▶ What the exercise asks: Please set down, word for word, each line from the one containing "serveringstillstånd jobbar nära" through the final line of the records below, both included, and nothing else.

▶ Supplied records:

───

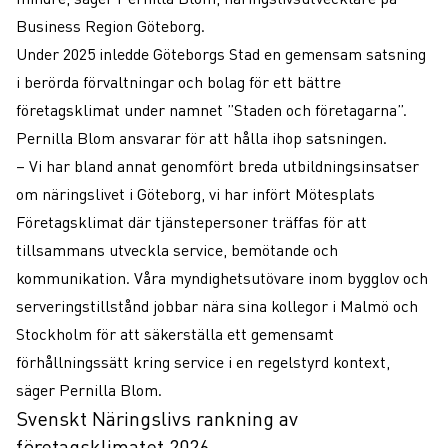
Business Region Göteborg.
Under 2025 inledde Göteborgs Stad en gemensam satsning
i berörda förvaltningar och bolag för ett bättre
företagsklimat under namnet ”Staden och företagarna”.
Pernilla Blom ansvarar för att hålla ihop satsningen.
– Vi har bland annat genomfört breda utbildningsinsatser
om näringslivet i Göteborg, vi har infört Mötesplats
Företagsklimat där tjänstepersoner träffas för att
tillsammans utveckla service, bemötande och
kommunikation. Våra myndighetsutövare inom bygglov och
serveringstillstånd jobbar nära sina kollegor i Malmö och
Stockholm för att säkerställa ett gemensamt
förhållningssätt kring service i en regelstyrd kontext,
säger Pernilla Blom.
Svenskt Näringslivs rankning av
företagsklimatet 2026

───

▶ Expected answer:
serveringstillstånd jobbar nära sina kollegor i Malmö och
Stockholm för att säkerställa ett gemensamt
förhållningssätt kring service i en regelstyrd kontext,
säger Pernilla Blom.
Svenskt Näringslivs rankning av
företagsklimatet 2026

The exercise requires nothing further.